**Problem statement**
Return only the stretch of the material below that begins with the line containing "<source format=gbr>" and ends with the line containing "X177000000Y-135000000D01*", exactly; both of those lines belong to it.

**Records supplied**
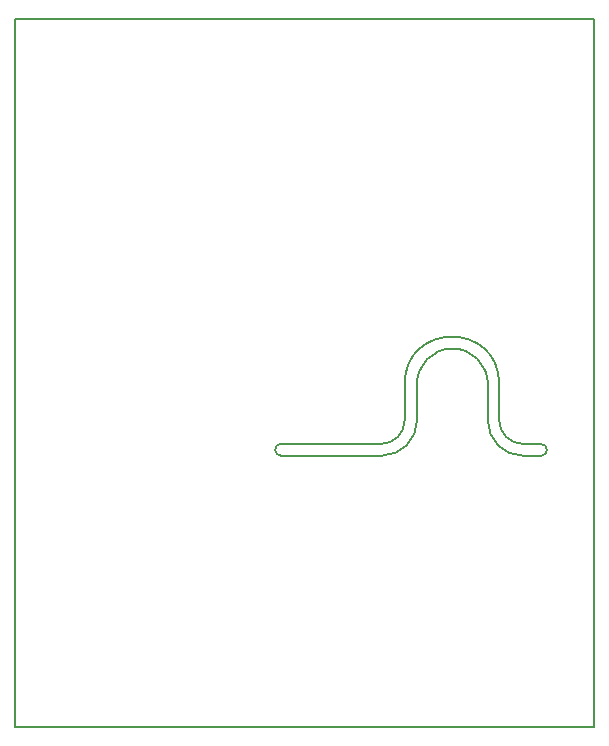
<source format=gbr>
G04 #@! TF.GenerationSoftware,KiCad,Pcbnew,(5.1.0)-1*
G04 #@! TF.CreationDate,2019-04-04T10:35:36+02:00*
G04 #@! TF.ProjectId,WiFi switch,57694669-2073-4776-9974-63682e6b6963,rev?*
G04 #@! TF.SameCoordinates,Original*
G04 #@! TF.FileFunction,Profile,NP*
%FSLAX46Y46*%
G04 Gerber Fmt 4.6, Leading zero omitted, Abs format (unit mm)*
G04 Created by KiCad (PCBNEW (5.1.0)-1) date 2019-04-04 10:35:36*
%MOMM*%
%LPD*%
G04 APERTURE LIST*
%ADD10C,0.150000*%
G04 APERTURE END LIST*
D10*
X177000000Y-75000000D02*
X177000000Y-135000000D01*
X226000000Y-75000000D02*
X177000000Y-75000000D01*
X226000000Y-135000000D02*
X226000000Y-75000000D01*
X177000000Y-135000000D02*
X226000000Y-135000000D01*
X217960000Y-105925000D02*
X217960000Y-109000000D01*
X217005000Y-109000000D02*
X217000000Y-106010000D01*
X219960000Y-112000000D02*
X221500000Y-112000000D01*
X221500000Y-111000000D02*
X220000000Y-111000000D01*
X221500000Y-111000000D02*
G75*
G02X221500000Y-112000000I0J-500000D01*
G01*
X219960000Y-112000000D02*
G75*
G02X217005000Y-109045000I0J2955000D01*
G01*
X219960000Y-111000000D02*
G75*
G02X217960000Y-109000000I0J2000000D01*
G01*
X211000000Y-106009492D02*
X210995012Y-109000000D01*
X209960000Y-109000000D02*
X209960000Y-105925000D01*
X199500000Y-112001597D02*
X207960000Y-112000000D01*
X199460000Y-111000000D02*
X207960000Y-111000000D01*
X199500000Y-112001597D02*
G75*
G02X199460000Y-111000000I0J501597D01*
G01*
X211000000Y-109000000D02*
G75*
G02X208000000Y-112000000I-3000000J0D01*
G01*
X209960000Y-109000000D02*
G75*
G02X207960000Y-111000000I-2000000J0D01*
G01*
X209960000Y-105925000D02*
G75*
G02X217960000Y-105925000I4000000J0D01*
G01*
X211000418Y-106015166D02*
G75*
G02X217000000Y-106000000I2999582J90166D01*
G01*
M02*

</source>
==
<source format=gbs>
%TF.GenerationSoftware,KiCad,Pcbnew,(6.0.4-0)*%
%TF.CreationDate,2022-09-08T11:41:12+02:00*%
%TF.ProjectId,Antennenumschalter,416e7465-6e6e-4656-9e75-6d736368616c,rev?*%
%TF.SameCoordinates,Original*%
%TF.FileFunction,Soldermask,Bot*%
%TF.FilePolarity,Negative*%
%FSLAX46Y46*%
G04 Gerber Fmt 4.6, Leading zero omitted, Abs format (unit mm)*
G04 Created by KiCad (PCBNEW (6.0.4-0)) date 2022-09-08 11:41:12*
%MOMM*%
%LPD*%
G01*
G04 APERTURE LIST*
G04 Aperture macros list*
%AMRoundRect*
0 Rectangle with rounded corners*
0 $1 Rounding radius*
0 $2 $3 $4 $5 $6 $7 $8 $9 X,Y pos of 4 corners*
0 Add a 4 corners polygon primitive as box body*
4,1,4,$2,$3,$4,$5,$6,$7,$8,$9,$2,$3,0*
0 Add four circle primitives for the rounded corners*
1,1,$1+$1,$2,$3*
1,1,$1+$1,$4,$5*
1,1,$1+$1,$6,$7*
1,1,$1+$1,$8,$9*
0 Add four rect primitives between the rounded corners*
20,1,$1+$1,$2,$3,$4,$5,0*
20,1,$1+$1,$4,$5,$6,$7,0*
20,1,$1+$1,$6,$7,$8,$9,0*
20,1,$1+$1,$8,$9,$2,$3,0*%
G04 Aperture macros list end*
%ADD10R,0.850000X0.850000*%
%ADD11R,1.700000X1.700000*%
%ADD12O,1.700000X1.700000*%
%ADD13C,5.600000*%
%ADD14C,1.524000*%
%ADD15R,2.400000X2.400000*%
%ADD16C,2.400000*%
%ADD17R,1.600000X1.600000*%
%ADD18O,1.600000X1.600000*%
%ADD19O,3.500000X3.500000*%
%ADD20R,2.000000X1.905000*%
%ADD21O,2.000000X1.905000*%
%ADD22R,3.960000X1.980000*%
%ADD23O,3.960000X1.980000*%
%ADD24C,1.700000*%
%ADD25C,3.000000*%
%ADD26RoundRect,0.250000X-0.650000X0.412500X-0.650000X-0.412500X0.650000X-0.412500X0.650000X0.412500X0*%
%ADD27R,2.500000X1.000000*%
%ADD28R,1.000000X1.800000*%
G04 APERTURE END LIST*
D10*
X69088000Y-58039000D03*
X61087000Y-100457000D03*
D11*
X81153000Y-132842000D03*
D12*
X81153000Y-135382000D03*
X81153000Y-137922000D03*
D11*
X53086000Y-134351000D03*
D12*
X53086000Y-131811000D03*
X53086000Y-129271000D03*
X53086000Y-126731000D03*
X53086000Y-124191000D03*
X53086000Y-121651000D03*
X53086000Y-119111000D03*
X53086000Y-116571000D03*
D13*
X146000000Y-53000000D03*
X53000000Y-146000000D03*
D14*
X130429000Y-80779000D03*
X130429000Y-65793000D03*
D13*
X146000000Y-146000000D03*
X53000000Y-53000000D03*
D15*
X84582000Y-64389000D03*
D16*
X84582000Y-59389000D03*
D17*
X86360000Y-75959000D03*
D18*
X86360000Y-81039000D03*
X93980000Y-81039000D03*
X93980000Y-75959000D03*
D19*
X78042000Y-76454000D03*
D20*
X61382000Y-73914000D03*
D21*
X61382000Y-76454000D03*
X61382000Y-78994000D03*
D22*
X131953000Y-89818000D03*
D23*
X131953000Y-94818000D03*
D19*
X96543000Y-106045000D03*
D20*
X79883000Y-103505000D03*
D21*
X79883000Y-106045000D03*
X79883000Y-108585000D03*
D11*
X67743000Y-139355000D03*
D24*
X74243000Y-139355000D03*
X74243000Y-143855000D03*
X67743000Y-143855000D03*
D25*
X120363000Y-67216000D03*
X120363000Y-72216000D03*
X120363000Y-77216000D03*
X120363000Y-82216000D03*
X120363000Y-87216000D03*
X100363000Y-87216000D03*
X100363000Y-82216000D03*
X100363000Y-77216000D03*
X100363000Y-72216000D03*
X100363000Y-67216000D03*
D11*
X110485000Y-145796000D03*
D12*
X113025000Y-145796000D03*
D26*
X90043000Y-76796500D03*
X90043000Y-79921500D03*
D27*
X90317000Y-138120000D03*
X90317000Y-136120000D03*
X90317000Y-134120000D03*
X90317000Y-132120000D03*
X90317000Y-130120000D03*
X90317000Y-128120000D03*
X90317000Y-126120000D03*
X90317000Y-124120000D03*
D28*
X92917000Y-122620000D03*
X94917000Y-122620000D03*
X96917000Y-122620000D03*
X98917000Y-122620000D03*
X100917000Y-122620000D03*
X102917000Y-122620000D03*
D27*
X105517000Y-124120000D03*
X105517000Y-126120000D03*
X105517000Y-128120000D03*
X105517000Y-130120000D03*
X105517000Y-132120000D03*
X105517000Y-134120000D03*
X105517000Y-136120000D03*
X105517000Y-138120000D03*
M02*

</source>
* * *
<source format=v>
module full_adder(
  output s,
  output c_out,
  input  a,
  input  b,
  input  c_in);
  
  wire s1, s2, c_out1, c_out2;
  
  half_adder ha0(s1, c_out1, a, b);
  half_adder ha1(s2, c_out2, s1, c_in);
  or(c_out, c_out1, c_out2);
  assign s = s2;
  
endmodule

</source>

**The answer**
<source format=gbr>
G04 #@! TF.GenerationSoftware,KiCad,Pcbnew,(5.1.0)-1*
G04 #@! TF.CreationDate,2019-04-04T10:35:36+02:00*
G04 #@! TF.ProjectId,WiFi switch,57694669-2073-4776-9974-63682e6b6963,rev?*
G04 #@! TF.SameCoordinates,Original*
G04 #@! TF.FileFunction,Profile,NP*
%FSLAX46Y46*%
G04 Gerber Fmt 4.6, Leading zero omitted, Abs format (unit mm)*
G04 Created by KiCad (PCBNEW (5.1.0)-1) date 2019-04-04 10:35:36*
%MOMM*%
%LPD*%
G04 APERTURE LIST*
%ADD10C,0.150000*%
G04 APERTURE END LIST*
D10*
X177000000Y-75000000D02*
X177000000Y-135000000D01*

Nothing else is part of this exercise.